Le financement de l’économie tunisienne, celui des économies africaines, nécessitent une telle place. Une place nœud de flux et de dénouements, normes internationales, transparente et sécurisée, bourse et marché EU-intégrés.
En Afrique, seules quelques places peuvent occuper ce rôle. Tunis, et de loin, en fait partie.
Avec une réglementation financière et des statuts bancaires facilement améliorables, un Dépositaire Central, Tunisie Clearing, qui répond aux standards internationaux, une législation anti-blanchiment large, une administration rodée, la Tunisie est à même de voir utile et grand. C’est plus par obligation que par luxe de vision.

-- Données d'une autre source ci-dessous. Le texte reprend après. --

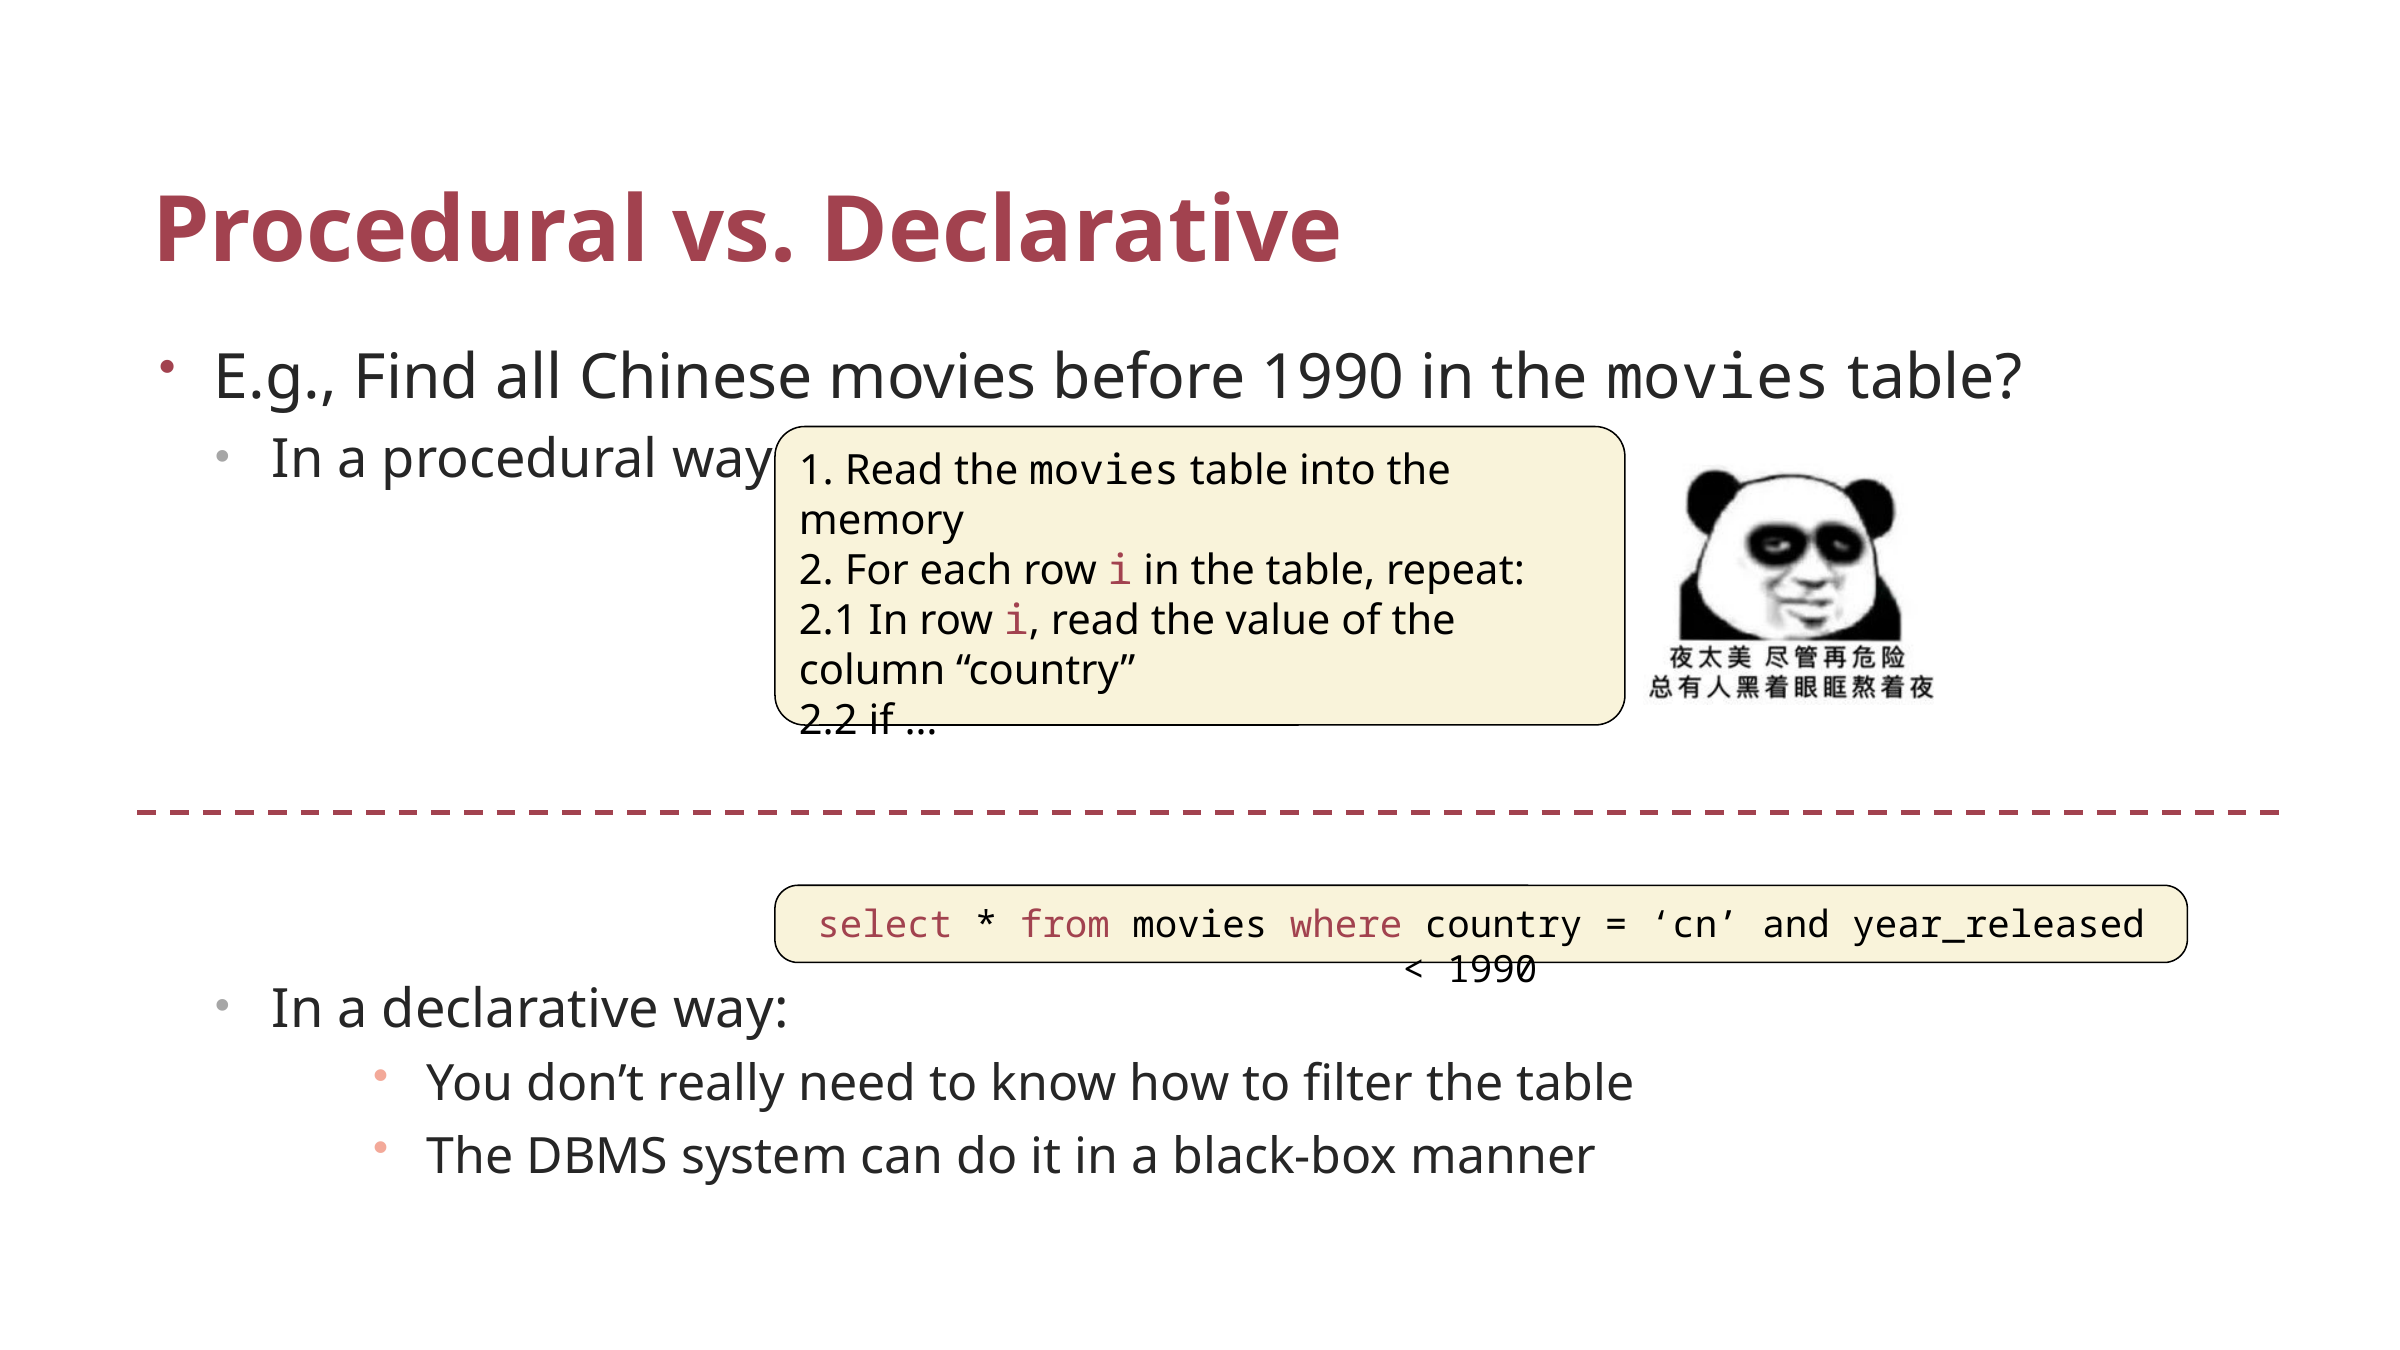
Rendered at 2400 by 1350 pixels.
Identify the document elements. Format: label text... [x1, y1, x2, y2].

title Procedural vs. Declarative [137, 54, 2263, 288]
list E.g., Find all Chinese movies before 1990 in the movies table? In a procedural way: In a declarative way: You don’t really need to know how to filter the table The DBMS system can do it in a black-box manner [137, 821, 2263, 1200]
text_box 1. Read the movies table into the memory 2. For each row i in the table, repeat: 2.1 In row i, read the value of the column “country” 2.2 if … [774, 426, 1625, 726]
picture [1643, 444, 1944, 706]
text_box select * from movies where country = ‘cn’ and year_released < 1990 [774, 885, 2188, 963]
list E.g., Find all Chinese movies before 1990 in the movies table? In a procedural way: In a declarative way: You don’t really need to know how to filter the table The DBMS system can do it in a black-box manner [137, 324, 2263, 811]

En effet, pour une économie réduite comparée à celle de l’EU, une telle infrastructure financière et bancaire devrait avoir un sens et donner des avantages. Car, dans l’absolu, la superposition des contraintes réglementaires et des certifications de conformité, l’adoption rigoureuse des normes prudentielles ne conduiraient qu’à réduire le potentiel économique et la stabilité sociale des pays économiquement excentrés. Excentrés par rapport aux grands et attractifs groupements économiques qui se dressent à travers le monde.
La Tunisie verrait donc qu’il lui est nécessaire de multiplier ses conventions multipartites de non double- imposition. Elle saurait qu’il faudrait diminuer à leurs stricts minimums toutes les taxations à la source des dividendes et des plus-values, des coupons et des intérêts, engrangés sur sa Bourse ou sur ses desks de banques. Les rendre tous libératoires.
Elle verrait qu’il lui est capital d’instaurer des franchises d’impositions sur les niveaux et les types d’affaires et de productions réelles qu’elle jugerait bons pour son économie. Baisser ses taux fiscaux sur les entreprises et sur les individus par rapport à ceux de l’EU.
N’est-ce pas que l’économie tunisienne n’a d’alternative que de celle de se faire plus attractive que l’EU, son Dinar au moins égal à l’Euro ? Les deux parties n’en seraient que gagnantes.
Méthodologie gagnante
Cette logique de partenariat n’entend pas négliger les aspects de la rigueur fiscale. La méthodologie administrative des requêtes fiscales gagnerait à se repenser. A éviter la logique négative des listes et des sanctions.
Rendre les rapports et les flux Q/R fluides serait le bon objectif. Vu le nombre des parties en jeu, le plus adéquat serait de désigner une administration EU, ‘Adresse fiscale’. Toutes les requêtes, de tous les pays, dans les deux sens, passeraient alors par cette adresse qui transmettrait.
Cela éviterait toutes les appréciations incomplètes ou tronquées. Une convention bilatérale définirait les aspects liés à une telle coopération et mission. Les arbitrages réglementaires se trouveraient mieux renforcés.
La Tunisie et le pays ‘Adresse fiscale’ de son choix se noteraient alors mutuellement. Car il ne faudrait pas omettre le fait que la Tunisie, elle aussi, devrait trouver toute la coopération nécessaire à reloger et à cerner les fonds et les flux qui lui échappent. Son économie fragile a besoin de mobiliser toutes ses ressources fiscales évadées.
L’Union européenne devrait alléger les restrictions sur ses nationaux, individuels et institutionnels, pour leurs placements en Tunisie. En investissements de portefeuilles par exemple, les petits porteurs, jusqu’à 1 million d’euros, pourraient placer leurs ressources en valeurs mobilières tunisiennes tant en toute traçabilité qu’en toute tranquillité.